Figure 2 illustrates the optimized model based on the hierarchical harvesting. An OAI-PMH proxy dynamically forwards requests to DPs from value-added services. When transmitting the response, it can dynamically fix common XML encoding errors and translate between different OAI-PMH versions. An OAI-PMH cache caches metadata, which it can filter and refine before re-exposing the data to SPs. As a cache, it reduces the load on source DPs and improves DP availability. An OAI-PMH gateway can convert the OAI-PMH to other protocols and applications. For example, a gateway could provide value-added services like automatic citation extraction, or conversion between different protocols (SOAP, Z39.50) and OAI-PMH. End-user services provide various services, such as search and citation linking. Figure 2 illustrates how each layer may fetch data from any of its lower layers depending on availability and service type.
4 Data Provider
DPs to expose hidden content to add-on services. (We define "hidden" as both data that cannot be accessed via the Web, and data that can only be accessed through proprietary web interfaces.)
A DP, using OAI-PMH, exposes metadata for the resources for which it is responsible. Any (or many) metadata formats may be exposed for any given resource, although to be OAI-PMH compliant the DP must support a Dublin Core export.
A DP does not necessarily provide any added value from the end-user's perspective; it simply gives OAI-PMH compliant harvesters access to the raw metadata in the repository. However, a richer metadata resource allows more interesting services to be built on top of it. For example, DPs that are collections of research literature (articles with bibliographies), may export the resource's reference list as well as the current authors, title, and so on.
The first step to building value-added services on repositories is harvesting their metadata. Where there are OAI-PMH implementation faults, SPs must try to work around these problems, or, as we suggest, use a separate layer to fix errors with the DP's implementation: an OAI-PMH proxy.
5 OAI-PMH Proxy
From a harvester's point of view, the most convenient solution to incorrectly implemented DPs is to place a layer (i.e., a proxy) over source repositories that can be trusted to provide correct responses to the harvester's requests. The proxy can protect the network from erroneous and malicious clients; for example, a proxy can serve as the single point-of-entry to the outside world to DPs inside firewalls.
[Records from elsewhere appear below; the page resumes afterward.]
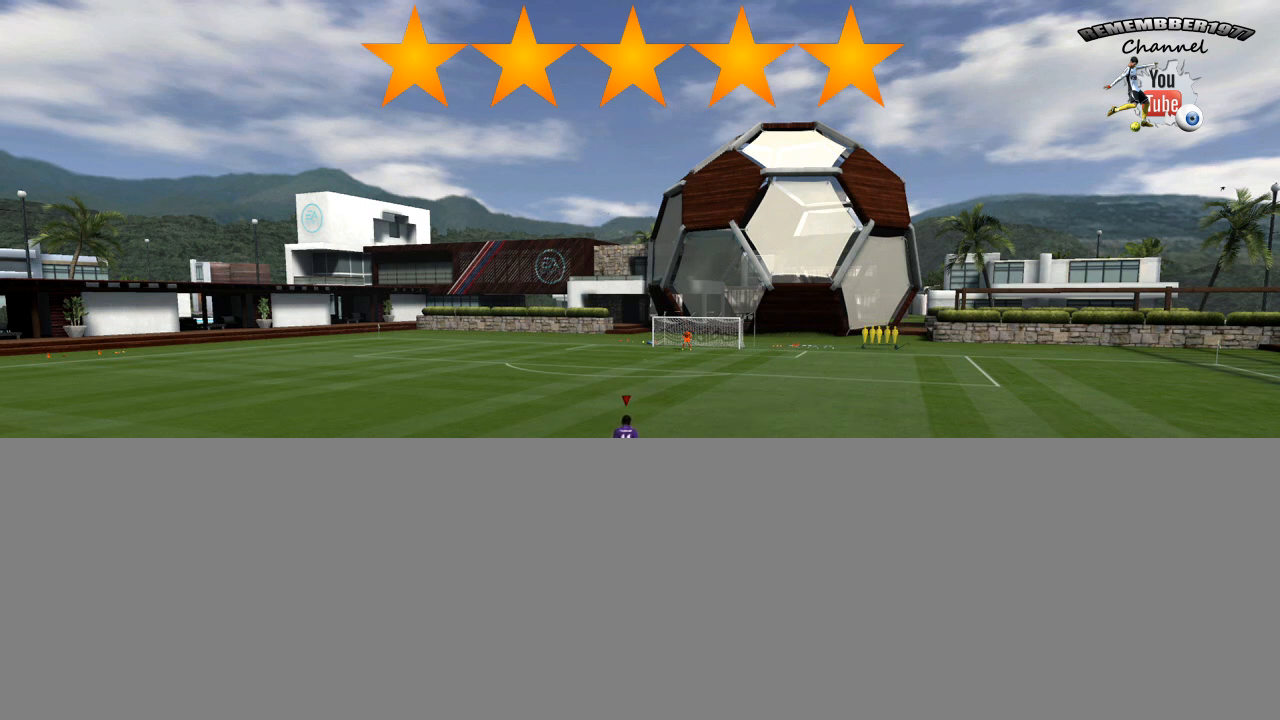
{"buttons": ["L2"], "left_stick": "center", "right_stick": "center", "events": []}
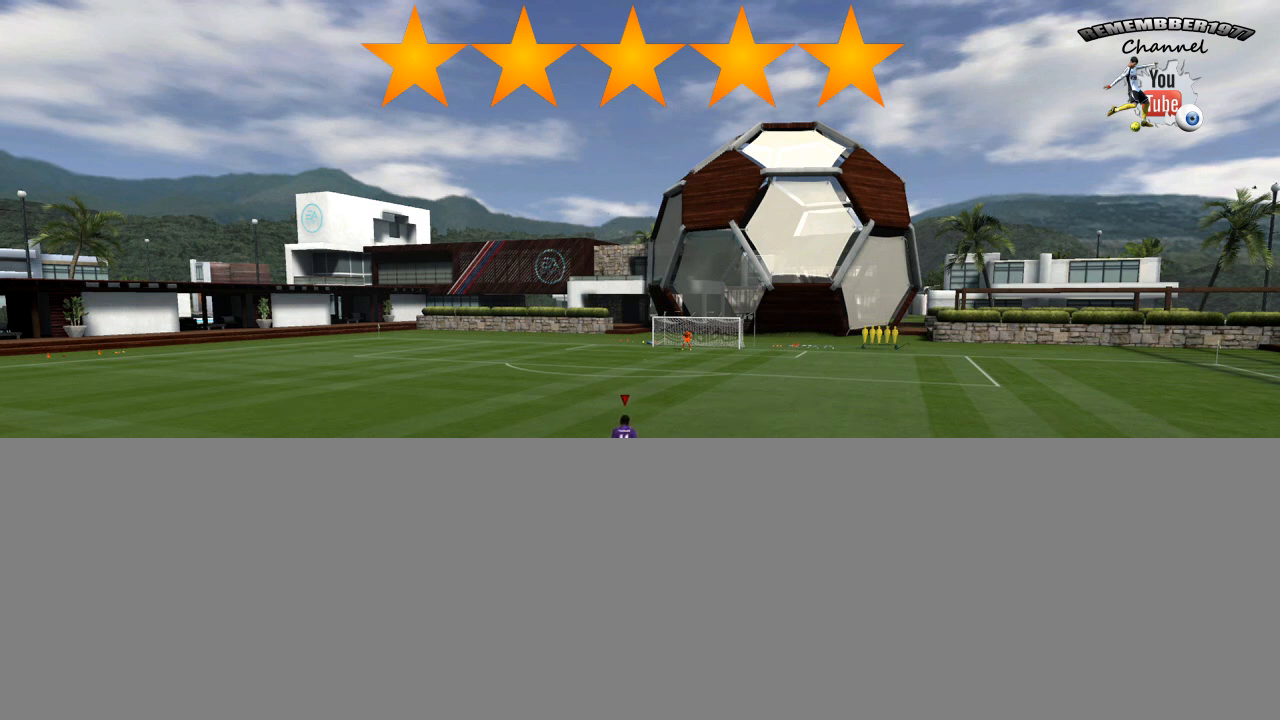
{"buttons": ["L2"], "left_stick": "center", "right_stick": "center", "events": []}
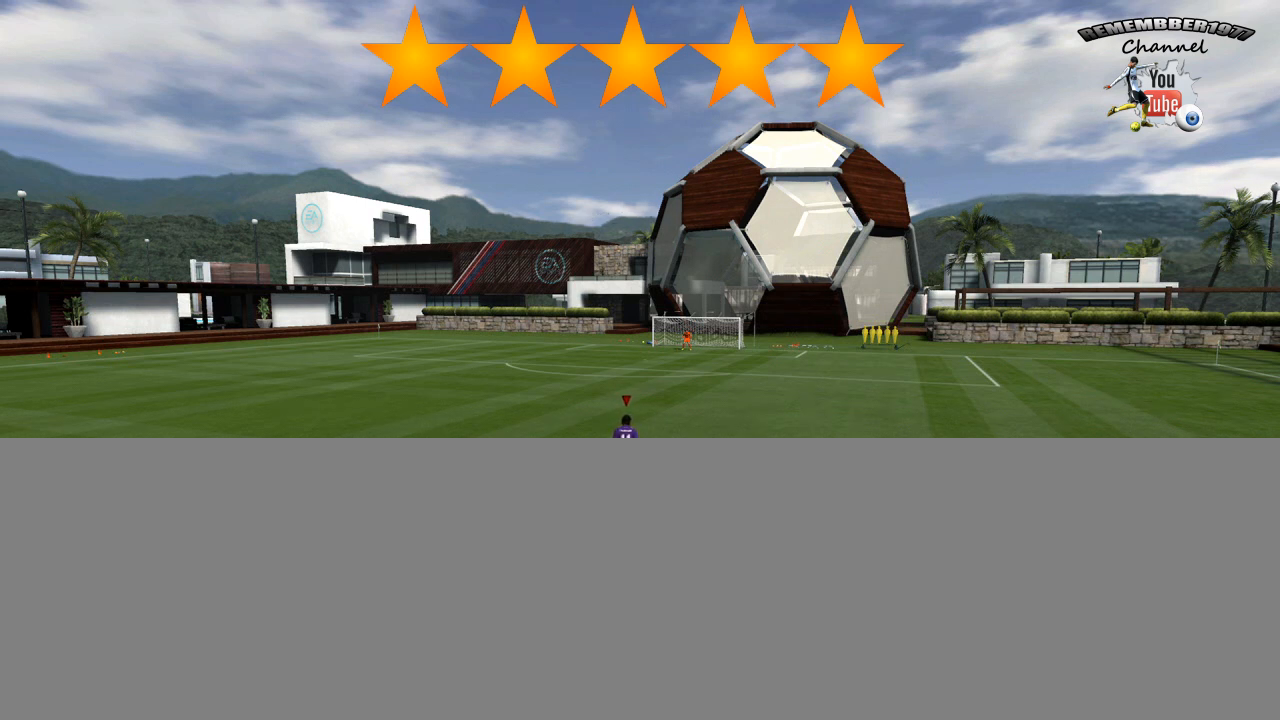
{"buttons": ["L2"], "left_stick": "center", "right_stick": "center", "events": []}
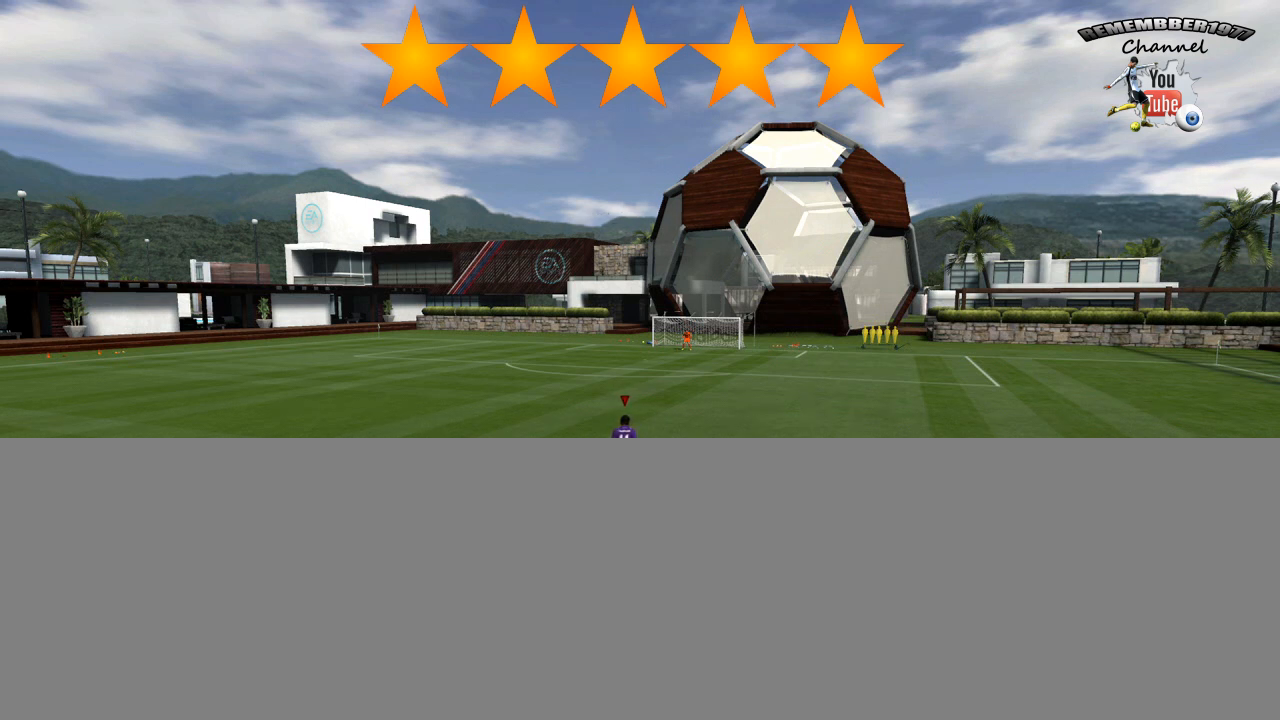
{"buttons": [], "left_stick": "center", "right_stick": "center", "events": [[320, "L2", "up"]]}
An OAI-PMH proxy can either act as an HTTP proxy or can be OAI-PMH-specific. As an HTTP proxy, it effectively becomes a transparent layer accepting HTTP requests and responding with HTTP responses. As an OAI-PMH-specific proxy, it must re-write request URLs; for an example of mapping a given subdirectory to a source baseURL, see Figure 3.
An OAI-PMH proxy may fix the following errors:
Whereas character and XML encoding problems can be fixed in a stream, more complex errors require caching the entire OAI-PMH response. This requirement leads naturally to an OAI-PMH cache that is capable of storing and fixing OAI-PMH responses.
6 OAI-PMH Aggregation and Caching
OAI-PMH aggregation/caching (an OAIA) expands the DP/SP model with a middle layer that aggregates/caches responses from source DPs. This feature provides benefits to both aggregated DPs, and SPs that choose to harvest from the OAIA.
6.1 Caching Data Providers
A DP can be harvested by any number of services. Frequent harvesting by many services can result in significant overhead for providers, ranging from small collections running on simple web-scripts to large multi-million record collections running on powerful databases. A small provider may have inefficient systems or few resources, and a large provider may not appreciate an unreliable harvester continually requesting very large data sets.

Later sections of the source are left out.